Regarding the teeth on the fixed cheliceral digit, Hyatt indicated and illustrated in Figure 4, a row of 13 teeth (Figure 5B). Our specimens have a row of 7 or 8 teeth plus offset basal, excluding the two apical teeth of the bifid apical hook.
Lasioseius (E.) tectus and L. (E.) ibericus share with L. (E.) vitzthumi Westerboer, 1963 dorsal setae Z4 untapered, stout, blunt-tipped, penicillate distally, and Z5 simple. However, L. (E.) vitzthumi lacks the prominent transverse line across the entire face behind setae J4 and Z4, the presternal region with two pairs of platelets and the ventrianal shield bears 5 pairs of opisthogastric setae.
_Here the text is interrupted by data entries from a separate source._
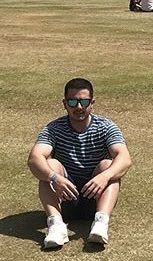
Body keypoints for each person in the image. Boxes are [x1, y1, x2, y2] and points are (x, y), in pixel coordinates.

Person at [27, 78, 132, 249]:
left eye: (84, 101)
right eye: (73, 101)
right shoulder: (54, 129)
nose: (79, 107)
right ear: (64, 103)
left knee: (108, 165)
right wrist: (54, 178)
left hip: (95, 196)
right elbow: (35, 158)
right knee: (49, 165)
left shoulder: (105, 127)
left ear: (92, 103)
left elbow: (125, 158)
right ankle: (55, 225)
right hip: (64, 197)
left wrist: (104, 177)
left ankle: (101, 223)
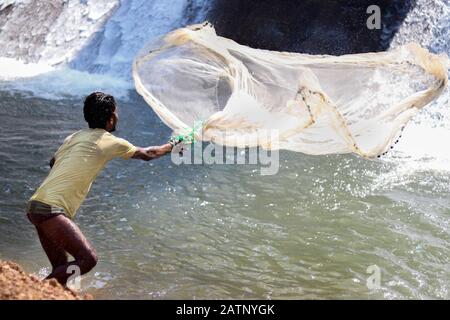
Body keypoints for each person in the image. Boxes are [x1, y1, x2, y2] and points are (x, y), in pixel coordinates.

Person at [26, 92, 181, 286]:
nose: (118, 116)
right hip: (51, 210)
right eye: (116, 112)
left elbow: (53, 162)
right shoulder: (110, 141)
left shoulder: (74, 137)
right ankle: (34, 290)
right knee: (87, 259)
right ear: (110, 119)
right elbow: (148, 154)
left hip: (36, 206)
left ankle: (49, 293)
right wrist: (173, 145)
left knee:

Scyphophorus acupunctatus, the phoront of the new species of Lasioseius (Endopodalius) is distributed across five continents, and various website images of these beetles show a phoretic mite or two on them, some of which may be this type of mite species. In any case, a worldwide distribution of this mite is likely.
We thank all the agave weevil collectors, specially to M.A. Gómez de Dios (Migüi), who kindly lent us his personal collection. We are particularly grateful to Ms. Jan Beccaloni, Senior Curator at The Natural History Museum, London, for her kindness in every moment.